The neighborhood is a mix of low-income apartment dwellers, longtime middle- and upper-middle class residents who populate a nearby historic neighborhood, and an influx of younger, hipper newcomers who occupy relatively new condominium high rises.
The location, which is also on a main route between the Strip and downtown tourist corridors, makes for a complex mix of demands on the family that’s looking to turn the market into a neighborhood mainstay.
“We have got all our money in this basket,” said Rimon Hirmiz, who along with his father Hikmat Hirmiz and his cousins James and Nick Shoshani are partners in the store.
“From a financial standpoint, it is make or break.”
The family members have been in the grocery and convenience store business for more than three decades in California and Nevada.
They also own Bells Market, a small convenience store just east of White Cross.
The goal, according to the partners, is to provide a grocery outlet that’s missing from downtown, one that includes healthy produce, quality meat and specialty wine, beer and spirits mixed with typical nonperishable food.
They’ve been open for about a week but are still working to get fully stocked.

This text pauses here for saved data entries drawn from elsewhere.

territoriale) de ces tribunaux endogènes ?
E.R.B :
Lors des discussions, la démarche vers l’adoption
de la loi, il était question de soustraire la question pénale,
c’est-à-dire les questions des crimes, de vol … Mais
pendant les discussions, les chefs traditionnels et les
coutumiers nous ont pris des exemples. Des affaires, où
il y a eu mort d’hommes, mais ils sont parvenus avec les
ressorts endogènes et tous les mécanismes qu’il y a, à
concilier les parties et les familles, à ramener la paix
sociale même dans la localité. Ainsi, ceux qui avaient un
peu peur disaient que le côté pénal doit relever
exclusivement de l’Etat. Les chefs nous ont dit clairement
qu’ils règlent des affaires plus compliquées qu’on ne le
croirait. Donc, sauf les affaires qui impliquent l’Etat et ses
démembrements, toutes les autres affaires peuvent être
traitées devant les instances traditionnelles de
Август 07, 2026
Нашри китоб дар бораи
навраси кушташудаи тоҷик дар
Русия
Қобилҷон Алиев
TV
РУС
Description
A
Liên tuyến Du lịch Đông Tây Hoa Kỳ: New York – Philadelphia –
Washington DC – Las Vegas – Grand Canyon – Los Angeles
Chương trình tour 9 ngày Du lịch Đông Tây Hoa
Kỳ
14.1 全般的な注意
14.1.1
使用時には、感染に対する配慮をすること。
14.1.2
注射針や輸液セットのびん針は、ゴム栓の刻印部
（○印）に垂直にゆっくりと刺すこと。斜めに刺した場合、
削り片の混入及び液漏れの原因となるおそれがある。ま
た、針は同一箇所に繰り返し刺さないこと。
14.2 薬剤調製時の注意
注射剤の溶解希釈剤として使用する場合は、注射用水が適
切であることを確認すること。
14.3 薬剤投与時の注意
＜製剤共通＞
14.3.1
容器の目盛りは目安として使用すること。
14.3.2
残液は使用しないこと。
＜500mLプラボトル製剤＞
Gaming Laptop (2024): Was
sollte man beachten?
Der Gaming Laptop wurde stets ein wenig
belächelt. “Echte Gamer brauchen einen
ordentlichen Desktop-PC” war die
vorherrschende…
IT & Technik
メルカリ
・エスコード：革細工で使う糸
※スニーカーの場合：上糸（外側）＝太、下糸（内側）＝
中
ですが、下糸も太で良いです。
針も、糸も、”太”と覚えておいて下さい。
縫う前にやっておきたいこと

Fruits and vegetables were still being added Friday morning and the meat section was still thin.
But the deli is in place and there are plans for an all day celebration with craft beer and wine tasting today from 11 a.m. to 5 p.m. Store hours are 7 a.m. to 2 a.m.
Partners said they also plan to offer discounts for locals and delivery.
They say service extras and attention to customer requests are how they’ll separate themselves from retailers such as Trader Joe’s or other markets.
“It is hard to compete with them pricewise, they buy stuff by the truckload,” James Shoshani said. “We don’t have that kind of buying power.”
It doesn’t mean they’re not committed. They say they’ve got a 31-year lease and have already upgraded the 6,200-square-foot space.
Since taking over the location they say they’ve spent about $1 million renovating the property, which they originally thought would cost about $300,000.
“When we were done gutting it out, there was nothing in here but framing,” Shoshani said of the transformation from the former drugstore to the new grocery store, which shares a building with a cafe under different ownership.
Councilman Bob Coffin, a longtime resident, will join Mayor Carolyn Goodman at the grand opening celebration.
He said a convenient grocery stop has been a long time coming: “The neighborhood has been ready all along for this.”